**Исходный текст**
------------------------------------
Вначале обычно звонил чиновник министерства:

— Галина Павловна, сегодня прием в Кремле, вас просят петь.

— У меня репетиция в театре.

— Мы вас освобождаем.

— У меня не звучит голос.

Следующий звонок — уже министр культуры:

— Галина Павловна, нужно сегодня спеть в Кремле.

— Я себя плохо чувствую, у меня через три дня спектакль.

— Я распоряжусь освободить вас от спектакля.

— Но я не могу петь, я устала…

А там не могут понять — как так устала! По их представлениям, от такой чести должна и мертвая запеть. Наконец, звонит сам премьер:

— Галя, я вас прошу приехать на прием.

— Николай Александрович, я не люблю петь на приемах.

— Приезжайте, я хочу вас видеть.

В конце концов, однажды мне надоело ломать комедию, и я не выдержала: я стояла в вонючем коридоре коммунальной квартиры и в ярости орала в телефонную трубку:

— Что вы валяете дурака? Звоните по нескольку раз в день, будто не понимаете, что мы не можем бывать у вас дома! Мне надоели сплетни вокруг меня! Я не хочу петь на ваших приемах. Почему? Потому что мне противно! Я не желаю во время пения видеть ваши жующие физиономии… Поймите, что меня это унижает. И хотя, по вашим понятиям, это большая честь, я прошу вас раз и навсегда избавить меня от подобной чести… Все! До свиданья!..

Через несколько минут — снова звонок:

— Галя, извините меня и успокойтесь. Я прошу вас завтра со Славой прийти ко мне ужинать. Мне нужно вас видеть.

Ну, что было делать? Опять идем — и все сначала, и конца-краю этому не видать. Вот уж воистину — «минуй нас пуще всех печалей и барский гнев, и барская любовь». Но на правительственных приемах я с тех пор больше никогда не пела. Мое имя навсегда исчезло из списков почетных скоморохов, обязанных кривляться перед пьяными вождями. От этого меня избавил Булганин, так же, как от моего «шефа» из КГБ Василия Ивановича.

Как-то утром тот позвонил мне — слышу знакомый голос:

— Здрасьте, Галина Пална! Василий Иваныч говорит. Давненько с вами не беседовали.

— У меня нет ни времени, ни желания с вами беседовать, я тороплюсь в театр! — и бросила трубку.

В тот вечер мы обедали у Булганина, и я решила ему пожаловаться.

— Николай Александрович, меня преследуют работники КГБ.

— Это еще что такое?! Что им от тебя надо? — и сам побагровел весь.

— Они требуют, чтобы я писала доносы.

— Что-о-о?! С ума они сошли, что ли? Федька! — кричит адъютанту. — Соедини меня с Ванькой Серовым! Ах, негодяи!

И побежал в соседнюю комнату к телефону. Мы слышали, как он разносил главу КГБ, до нас долетали обрывки фраз. Вскоре он вернулся к нам.

— Не волнуйся, никто больше тебе оттуда никогда не позвонит. Можешь мне поверить.

И правда — с этим было навсегда покончено. Помощь в таком деле была важна именно в тот период моей жизни — дальше я уже сама набрала силу и могла отбиваться самостоятельно, да и, зная мои высокие связи, со мною были осторожны, меня уже такой Василий Иваныч — попробуй тронь! А сколько людей запуталось в этих сетях!
------------------------------------
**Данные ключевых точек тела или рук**
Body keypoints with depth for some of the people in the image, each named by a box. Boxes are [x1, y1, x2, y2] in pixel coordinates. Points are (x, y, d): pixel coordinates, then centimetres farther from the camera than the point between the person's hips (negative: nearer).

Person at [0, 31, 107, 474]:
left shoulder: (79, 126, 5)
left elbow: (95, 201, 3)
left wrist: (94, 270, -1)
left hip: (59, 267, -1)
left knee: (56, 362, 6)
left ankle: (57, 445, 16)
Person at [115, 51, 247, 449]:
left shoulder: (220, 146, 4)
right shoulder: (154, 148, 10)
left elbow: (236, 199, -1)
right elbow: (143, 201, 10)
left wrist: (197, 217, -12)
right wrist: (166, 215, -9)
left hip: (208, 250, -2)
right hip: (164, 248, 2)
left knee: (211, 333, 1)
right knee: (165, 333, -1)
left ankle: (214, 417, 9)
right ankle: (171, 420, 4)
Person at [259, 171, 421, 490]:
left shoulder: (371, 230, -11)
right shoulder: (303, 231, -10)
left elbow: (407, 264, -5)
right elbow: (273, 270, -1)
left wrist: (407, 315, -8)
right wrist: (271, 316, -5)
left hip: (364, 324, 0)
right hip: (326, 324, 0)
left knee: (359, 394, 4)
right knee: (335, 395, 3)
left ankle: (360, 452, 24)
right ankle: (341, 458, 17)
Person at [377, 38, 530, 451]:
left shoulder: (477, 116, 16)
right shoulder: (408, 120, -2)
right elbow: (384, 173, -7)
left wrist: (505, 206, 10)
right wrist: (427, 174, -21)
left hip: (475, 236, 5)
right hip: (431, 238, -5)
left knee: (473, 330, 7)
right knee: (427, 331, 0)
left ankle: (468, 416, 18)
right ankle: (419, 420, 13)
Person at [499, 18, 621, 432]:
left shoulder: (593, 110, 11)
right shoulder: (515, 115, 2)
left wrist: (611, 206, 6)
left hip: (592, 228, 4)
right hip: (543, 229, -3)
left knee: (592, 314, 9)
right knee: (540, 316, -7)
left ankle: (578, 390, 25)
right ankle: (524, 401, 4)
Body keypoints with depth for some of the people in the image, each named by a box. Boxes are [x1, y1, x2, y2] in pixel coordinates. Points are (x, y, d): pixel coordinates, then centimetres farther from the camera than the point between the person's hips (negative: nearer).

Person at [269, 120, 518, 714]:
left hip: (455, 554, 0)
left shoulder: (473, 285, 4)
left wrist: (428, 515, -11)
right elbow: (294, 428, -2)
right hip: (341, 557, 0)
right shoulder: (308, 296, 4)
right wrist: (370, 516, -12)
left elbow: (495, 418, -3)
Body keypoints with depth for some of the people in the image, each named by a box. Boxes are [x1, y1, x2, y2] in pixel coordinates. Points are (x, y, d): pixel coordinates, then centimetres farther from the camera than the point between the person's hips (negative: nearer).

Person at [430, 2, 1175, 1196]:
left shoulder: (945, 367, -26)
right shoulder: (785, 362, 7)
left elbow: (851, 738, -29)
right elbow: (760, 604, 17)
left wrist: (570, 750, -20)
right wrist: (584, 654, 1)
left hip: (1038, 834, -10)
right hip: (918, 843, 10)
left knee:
------------------------------------
**Задания к работе**
• A. Пожалуйста, воспроизведите дословно фрагмент текста о приглашениях петь на приемах: с «В тот вечер» и по «вернулся к нам.» включительно.
• B. Напишите, что следует дальше в тексте о приглашениях петь на приемах, продолжив его после последней фразы.
Материал для этой работы не понадобится.

**Ответы на задания**
• A.
В тот вечер мы обедали у Булганина, и я решила ему пожаловаться.

— Николай Александрович, меня преследуют работники КГБ.

— Это еще что такое?! Что им от тебя надо? — и сам побагровел весь.

— Они требуют, чтобы я писала доносы.

— Что-о-о?! С ума они сошли, что ли? Федька! — кричит адъютанту. — Соедини меня с Ванькой Серовым! Ах, негодяи!

И побежал в соседнюю комнату к телефону. Мы слышали, как он разносил главу КГБ, до нас долетали обрывки фраз. Вскоре он вернулся к нам.

• B.
В декабре, перед новым, 1956 годом, мы переехали в наш новый дом. Впервые в жизни, уже будучи известными артистами, мы со Славой очутились в собственной квартире, без соседей, и получили возможность закрыть за собой дверь. Четыре большие комнаты, ванная, кухня — и все это только для нас! Привыкнув всю жизнь ютиться в тесноте, в одной комнате, мы ходили здесь, как в лесу, и искали друг друга. У нас не было буквально ничего — ни мебели, ни посуды. В тот же день я пошла в магазин, купила несколько вилок, ножей, полотенца, простыни, тарелки. Новоселье справляли, сидя на полу, потому что ни стола, ни стульев не было. Так начинали мы свою самостоятельную семейную жизнь. Моя прежняя домработница Римма снова работала у меня. В те годы трудно было купить мебель — в магазинах хоть шаром покати, приходилось записываться в очереди, ждать несколько месяцев. Слава дал кому-то взятку, чтобы купить столовый гарнитур, и мы были счастливы, что наконец-то можем обедать, сидя за собственным столом.

Но наша радость была преждевременной. И то, что мы въехали в собственную квартиру, за которую заплатили деньги, еще ничего не значило. Требовалось получить на нее ордер — то есть разрешение на проживание. В Советском Союзе официальная норма жилплощади на одного человека — девять квадратных метров. Нас же только двое, домработница не в счет. Ну, если принять во внимание мой живот, то трое. Значит, нам полагается в лучшем случае двадцать семь метров. А квартира наша — сто метров. Слава бегал в райсовет, в Моссовет, но ордера ему не давали. Как это можно в четырех комнатах жить только двоим?

— Но я заплатил за эту квартиру деньги!

— А зачем вы записывались на такую большую квартиру?

— Потому что был в то время холостой и не знал еще своих возможностей деторождения. И, как видите, правильно сделал — моя жена уже беременна, через три месяца мы ждем ребенка. Может, будет двойня, и на следующий год — тоже.

Но блестящие перспективы размножения рода Ростроповичей никого не убеждали, ордера ему не давали и требовали, чтобы мы освободили квартиру и въехали в двухкомнатную в том же доме. К Булганину обращаться с просьбой о помощи я не хотела, и не знаю, чем бы кончилась эта катавасия, но наступил новый, 1956 год. Мы получили приглашение в Кремль, но, принимая во внимание мое положение, решили остаться дома и в полночь, поздравив друг друга с Новым годом, улеглись спать. В два часа ночи зазвонил телефон. Голос Булганина:

— Галя, с Новым годом! Можно мне заехать поздравить вас?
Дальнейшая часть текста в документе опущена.